The next year under Derek Dooley Tennessee had graduated three of its starters up front and Douglas transferred to Alabama.  The Vols turned to their freshmen, the same group who just left here so decorated as seniors.  Smoke and mirrors gave up just 18 sacks in 13 games in 2009.  The next year, the talented young freshmen gave up 41 sacks in 13 games.  Some of those sacks were certainly the byproduct of Matt Simms holding the ball too long and the true freshman version of Tyler Bray.  But most of those sacks had also disappeared by the time those freshmen were juniors, with Tennessee giving up just eight sacks in 2012.  Freshmen are not always freshmen.

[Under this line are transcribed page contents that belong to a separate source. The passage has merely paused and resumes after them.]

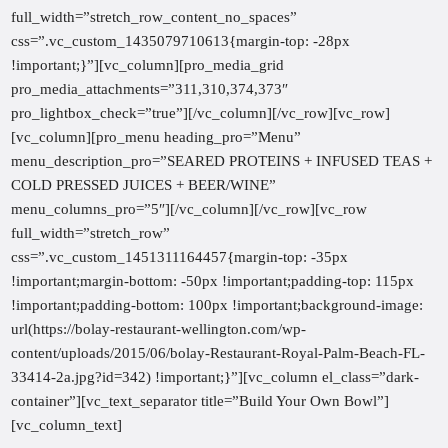
full_width=”stretch_row_content_no_spaces”
css=”.vc_custom_1435079710613{margin-top: -28px
!important;}”][vc_column][pro_media_grid
pro_media_attachments=”311,310,374,373″
pro_lightbox_check=”true”][/vc_column][/vc_row][vc_row]
[vc_column][pro_menu heading_pro=”Menu”
menu_description_pro=”SEARED PROTEINS + INFUSED TEAS +
COLD PRESSED JUICES + BEER/WINE”
menu_columns_pro=”5″][/vc_column][/vc_row][vc_row
full_width=”stretch_row”
css=”.vc_custom_1451311164457{margin-top: -35px
!important;margin-bottom: -50px !important;padding-top: 115px
!important;padding-bottom: 100px !important;background-image:
url(https://bolay-restaurant-wellington.com/wp-
content/uploads/2015/06/bolay-Restaurant-Royal-Palm-Beach-FL-
33414-2a.jpg?id=342) !important;}”][vc_column el_class=”dark-
container”][vc_text_separator title=”Build Your Own Bowl”]
[vc_column_text]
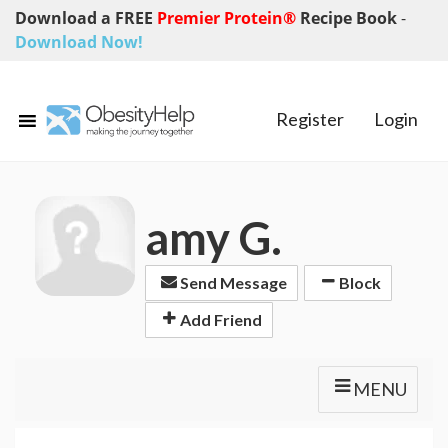
Download a FREE
Premier Protein®
Recipe Book
-
Download Now!
Register
Login
amy G.
Send Message
Block
Add Friend
MENU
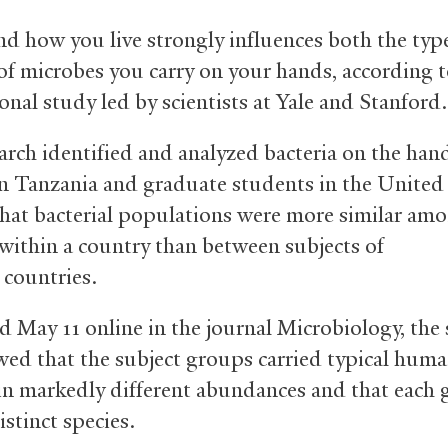
d how you live strongly influences both the typ
f microbes you carry on your hands, according 
onal study led by scientists at Yale and Stanford.
arch identified and analyzed bacteria on the han
 Tanzania and graduate students in the United 
that bacterial populations were more similar am
 within a country than between subjects of
 countries.
d May 11 online in the journal Microbiology, the
wed that the subject groups carried typical huma
 in markedly different abundances and that each
istinct species.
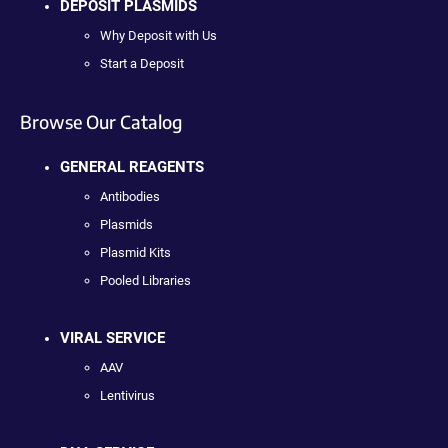
DEPOSIT PLASMIDS
Why Deposit with Us
Start a Deposit
Browse Our Catalog
GENERAL REAGENTS
Antibodies
Plasmids
Plasmid Kits
Pooled Libraries
VIRAL SERVICE
AAV
Lentivirus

Tennessee has uncertainty at quarterback and youth waiting to explode at the skill positions.  Nothing will help the uncertainty or light the fuse better than solid offensive line play.  The Vols want to play fast, and here too lighter is better, but so is a firm grasp of the concepts.  The line will be less talented and very young, but that doesn't mean it has to be a year-long liability.  The optimistic view is the Vols stay healthy, guys like Crowder and Kerbyson simply haven't seen the field because they were sitting behind great players, Coleman Thomas already has a spring under his belt, and the winner of the left tackle battle continues to be interesting because both of the options are good.  Reality for this group means facing a strong defensive unit from Utah State right away, and it will get no easier going forward in the SEC.  As is the case with so much of this team, how well the Vols will fare in 2014 depends largely on how quickly the newcomers grow up.